Robert Moses, the Mississippi SNCC leader who finally came undone over the human suffering caused by his Freedom Summer.

Fannie Lou Hamer, a sharecropper who commanded a powerful voice for the unlettered.

"Pillar of Fire" takes readers inside the dramas that shook every American institution, from the local pulpit to the Presidency. We disappear with courageous young people into Mississippi's feudal Parchman Penitentiary. We absorb the shock of a single Presidential election in 1964 that revolutionized the structure of partisan politics. We follow Northern rabbis summoned by King, and Mary Peabody, mother of the governor of Massachusetts, into the segregated jails of St. Augustine, Florida. We witness the Shakespearean conflicts between Lyndon Johnson and King and Hoover and Robert Kennedy.
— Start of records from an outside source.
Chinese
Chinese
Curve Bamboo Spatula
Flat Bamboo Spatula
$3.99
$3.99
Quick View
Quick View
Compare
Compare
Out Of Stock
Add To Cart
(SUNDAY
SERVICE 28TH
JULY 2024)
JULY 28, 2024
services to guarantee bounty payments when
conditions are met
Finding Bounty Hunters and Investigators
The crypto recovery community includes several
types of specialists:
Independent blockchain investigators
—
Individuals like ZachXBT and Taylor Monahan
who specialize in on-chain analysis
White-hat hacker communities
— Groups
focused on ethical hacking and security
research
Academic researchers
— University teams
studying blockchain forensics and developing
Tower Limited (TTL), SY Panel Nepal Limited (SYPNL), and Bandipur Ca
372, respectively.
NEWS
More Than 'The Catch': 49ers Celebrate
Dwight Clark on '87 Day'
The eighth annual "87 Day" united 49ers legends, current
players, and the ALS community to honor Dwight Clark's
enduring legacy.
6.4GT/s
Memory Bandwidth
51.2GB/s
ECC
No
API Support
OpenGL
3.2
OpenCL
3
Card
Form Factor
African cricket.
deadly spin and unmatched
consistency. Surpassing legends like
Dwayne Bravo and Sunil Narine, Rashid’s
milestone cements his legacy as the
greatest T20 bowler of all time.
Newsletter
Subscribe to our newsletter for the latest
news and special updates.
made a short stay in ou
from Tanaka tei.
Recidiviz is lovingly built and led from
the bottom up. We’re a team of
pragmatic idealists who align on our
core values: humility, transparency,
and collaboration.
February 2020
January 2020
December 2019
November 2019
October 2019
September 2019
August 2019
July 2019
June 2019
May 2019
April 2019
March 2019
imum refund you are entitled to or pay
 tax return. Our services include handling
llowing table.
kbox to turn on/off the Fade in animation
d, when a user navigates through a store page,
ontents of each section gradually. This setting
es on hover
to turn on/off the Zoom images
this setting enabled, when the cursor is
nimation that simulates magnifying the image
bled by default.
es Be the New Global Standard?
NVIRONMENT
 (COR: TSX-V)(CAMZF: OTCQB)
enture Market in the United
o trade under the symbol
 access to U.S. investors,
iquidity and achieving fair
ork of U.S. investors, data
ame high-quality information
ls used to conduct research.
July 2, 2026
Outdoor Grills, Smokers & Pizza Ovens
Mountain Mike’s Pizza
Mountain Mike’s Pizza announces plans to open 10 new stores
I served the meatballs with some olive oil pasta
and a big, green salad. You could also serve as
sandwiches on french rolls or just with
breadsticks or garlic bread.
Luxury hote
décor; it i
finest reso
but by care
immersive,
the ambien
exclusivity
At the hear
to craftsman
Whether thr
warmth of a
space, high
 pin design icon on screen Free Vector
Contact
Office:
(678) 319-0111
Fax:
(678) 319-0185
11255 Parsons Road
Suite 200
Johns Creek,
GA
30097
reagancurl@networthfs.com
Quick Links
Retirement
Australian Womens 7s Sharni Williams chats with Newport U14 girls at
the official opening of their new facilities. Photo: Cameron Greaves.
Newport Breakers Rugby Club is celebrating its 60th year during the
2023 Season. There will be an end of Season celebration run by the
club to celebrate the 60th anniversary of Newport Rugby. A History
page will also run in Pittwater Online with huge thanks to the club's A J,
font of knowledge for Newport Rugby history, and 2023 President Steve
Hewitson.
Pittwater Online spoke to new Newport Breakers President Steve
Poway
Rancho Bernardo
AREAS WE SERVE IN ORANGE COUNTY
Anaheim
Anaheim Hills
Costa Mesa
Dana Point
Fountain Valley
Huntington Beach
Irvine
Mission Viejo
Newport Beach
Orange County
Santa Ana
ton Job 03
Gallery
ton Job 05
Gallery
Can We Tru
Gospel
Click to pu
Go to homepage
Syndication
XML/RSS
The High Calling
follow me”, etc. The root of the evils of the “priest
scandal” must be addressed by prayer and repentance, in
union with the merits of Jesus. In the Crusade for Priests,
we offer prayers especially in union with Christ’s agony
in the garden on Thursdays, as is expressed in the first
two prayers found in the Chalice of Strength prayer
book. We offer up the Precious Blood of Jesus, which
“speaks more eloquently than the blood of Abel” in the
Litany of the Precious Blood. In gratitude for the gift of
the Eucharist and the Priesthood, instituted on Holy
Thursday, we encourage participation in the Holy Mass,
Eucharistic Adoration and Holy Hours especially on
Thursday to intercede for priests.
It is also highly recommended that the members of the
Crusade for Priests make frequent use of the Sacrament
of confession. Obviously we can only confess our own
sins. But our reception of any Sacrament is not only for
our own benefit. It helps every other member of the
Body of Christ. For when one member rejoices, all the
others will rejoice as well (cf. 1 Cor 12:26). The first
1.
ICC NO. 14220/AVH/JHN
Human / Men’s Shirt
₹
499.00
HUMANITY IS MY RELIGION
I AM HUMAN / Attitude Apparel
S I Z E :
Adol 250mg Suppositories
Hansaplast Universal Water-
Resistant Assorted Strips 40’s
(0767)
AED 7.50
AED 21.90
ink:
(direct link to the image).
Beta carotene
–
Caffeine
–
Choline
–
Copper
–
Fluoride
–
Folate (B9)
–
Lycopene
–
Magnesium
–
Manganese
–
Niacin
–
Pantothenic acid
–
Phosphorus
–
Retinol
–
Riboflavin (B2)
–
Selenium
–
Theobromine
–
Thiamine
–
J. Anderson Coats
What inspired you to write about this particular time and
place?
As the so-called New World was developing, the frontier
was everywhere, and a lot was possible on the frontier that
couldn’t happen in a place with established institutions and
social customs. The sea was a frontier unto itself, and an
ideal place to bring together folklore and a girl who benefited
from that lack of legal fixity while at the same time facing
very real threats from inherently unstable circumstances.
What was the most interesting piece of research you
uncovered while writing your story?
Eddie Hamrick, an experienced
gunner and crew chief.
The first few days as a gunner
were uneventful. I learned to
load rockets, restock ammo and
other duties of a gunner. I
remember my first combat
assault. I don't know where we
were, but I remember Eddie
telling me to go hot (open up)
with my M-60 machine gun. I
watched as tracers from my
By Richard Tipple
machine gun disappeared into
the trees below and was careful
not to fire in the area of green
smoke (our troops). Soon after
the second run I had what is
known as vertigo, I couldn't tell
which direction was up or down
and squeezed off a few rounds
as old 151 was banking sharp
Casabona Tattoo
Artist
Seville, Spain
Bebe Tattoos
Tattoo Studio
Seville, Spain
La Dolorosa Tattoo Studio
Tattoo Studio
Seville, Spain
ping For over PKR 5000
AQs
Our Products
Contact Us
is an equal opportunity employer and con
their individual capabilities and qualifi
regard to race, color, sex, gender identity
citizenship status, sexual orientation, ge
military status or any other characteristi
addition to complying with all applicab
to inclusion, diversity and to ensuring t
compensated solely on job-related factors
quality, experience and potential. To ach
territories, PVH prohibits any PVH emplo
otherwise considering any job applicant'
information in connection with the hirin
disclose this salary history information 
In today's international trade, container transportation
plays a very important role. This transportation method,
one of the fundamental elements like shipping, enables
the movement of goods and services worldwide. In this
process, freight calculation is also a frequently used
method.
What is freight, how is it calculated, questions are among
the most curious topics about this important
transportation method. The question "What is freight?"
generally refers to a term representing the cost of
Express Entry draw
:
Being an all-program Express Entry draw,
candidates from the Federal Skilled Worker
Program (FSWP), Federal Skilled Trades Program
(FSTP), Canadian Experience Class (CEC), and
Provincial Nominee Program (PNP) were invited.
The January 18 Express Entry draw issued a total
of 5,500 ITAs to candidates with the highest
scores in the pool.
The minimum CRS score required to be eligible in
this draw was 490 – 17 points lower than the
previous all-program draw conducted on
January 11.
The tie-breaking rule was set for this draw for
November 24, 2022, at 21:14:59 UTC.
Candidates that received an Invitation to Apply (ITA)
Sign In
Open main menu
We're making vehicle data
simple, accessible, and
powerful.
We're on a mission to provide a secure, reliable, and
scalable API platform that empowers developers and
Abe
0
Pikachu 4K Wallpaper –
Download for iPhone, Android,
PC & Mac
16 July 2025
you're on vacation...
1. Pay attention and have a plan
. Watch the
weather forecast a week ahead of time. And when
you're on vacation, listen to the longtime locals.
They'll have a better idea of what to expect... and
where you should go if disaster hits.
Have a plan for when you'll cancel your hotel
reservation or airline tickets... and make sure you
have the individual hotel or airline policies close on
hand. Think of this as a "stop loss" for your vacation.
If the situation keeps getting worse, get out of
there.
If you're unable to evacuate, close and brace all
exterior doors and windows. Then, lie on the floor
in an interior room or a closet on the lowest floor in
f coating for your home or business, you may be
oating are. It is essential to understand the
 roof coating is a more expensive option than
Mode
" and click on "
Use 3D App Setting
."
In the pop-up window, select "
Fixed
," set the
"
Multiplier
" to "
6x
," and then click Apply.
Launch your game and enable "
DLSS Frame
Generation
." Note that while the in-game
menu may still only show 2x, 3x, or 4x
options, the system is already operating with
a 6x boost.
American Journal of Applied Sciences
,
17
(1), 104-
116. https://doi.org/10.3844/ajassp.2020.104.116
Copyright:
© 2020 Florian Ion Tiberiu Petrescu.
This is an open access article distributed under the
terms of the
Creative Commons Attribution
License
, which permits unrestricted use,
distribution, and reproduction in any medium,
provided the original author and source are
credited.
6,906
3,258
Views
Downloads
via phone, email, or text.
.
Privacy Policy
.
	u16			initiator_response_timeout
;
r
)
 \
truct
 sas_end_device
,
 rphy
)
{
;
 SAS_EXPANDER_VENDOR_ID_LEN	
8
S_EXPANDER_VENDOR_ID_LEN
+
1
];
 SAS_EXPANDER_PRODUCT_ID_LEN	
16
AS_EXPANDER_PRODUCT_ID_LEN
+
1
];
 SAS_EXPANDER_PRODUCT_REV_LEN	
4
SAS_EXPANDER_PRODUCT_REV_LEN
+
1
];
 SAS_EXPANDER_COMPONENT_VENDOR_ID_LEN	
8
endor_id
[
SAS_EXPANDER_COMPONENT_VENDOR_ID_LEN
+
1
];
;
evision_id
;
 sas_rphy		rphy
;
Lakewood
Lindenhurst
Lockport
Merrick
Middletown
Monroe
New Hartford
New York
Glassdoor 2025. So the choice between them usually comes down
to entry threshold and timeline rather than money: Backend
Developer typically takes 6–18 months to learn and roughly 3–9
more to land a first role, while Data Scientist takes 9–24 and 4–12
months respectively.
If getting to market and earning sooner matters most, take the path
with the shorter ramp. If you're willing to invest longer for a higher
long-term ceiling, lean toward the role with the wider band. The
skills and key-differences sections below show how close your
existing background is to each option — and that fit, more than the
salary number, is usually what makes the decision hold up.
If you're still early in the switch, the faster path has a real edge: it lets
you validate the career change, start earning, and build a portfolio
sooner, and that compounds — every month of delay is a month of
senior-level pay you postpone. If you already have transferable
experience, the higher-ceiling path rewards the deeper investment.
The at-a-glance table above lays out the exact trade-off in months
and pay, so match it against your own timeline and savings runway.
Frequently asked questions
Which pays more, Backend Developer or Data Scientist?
Branch brings to bear fifteen years of research-- archival investigation; nearly two thousand interviews: new primary sources, from FBI wiretaps to White House telephone recordings-- in a seminal work of history. "Pillar of Fire" captures the intensity of the legendary King years, when the movement broke down walls between races, regions, sexes, and religions, and between America and the larger world. Its struggle to rescue and redeem, its victories and defeats, its failings and sacrifices gave rise to opposing tides that still dominate the national debate about justice and democratic government. The story of this movement is an incandescent chapter in America's distinctive quest for freedom.


Parting the Waters

by Taylor Branch

Published 15 November 1988
In "Parting the Waters", Branch chronicles the Civil Rights struggle, from the twilight of the Eisenhower years through King's fiery political baptism, the ascension of John F Kennedy, and ultimately, the dawning of the New South. Moving from the black churches where the movement began in anthems, sermons, and prayers, to Washington, where the Kennedy brothers weighed the demands of a down-trodden people against the volatile realities of politics, Branch weaves a tapestry of exciting stories - the Montgomery bus boycott, the Freedom Rides, and - as the movement reached its apex - the tragedy of Kennedy's assassination. Taylor Branch is a former staff member of "The Washington Monthly", "Harper's", and "Esquire". Co-author of "Second Wind" and "Labyrinth", he is also the author of a novel "The Empire Blues".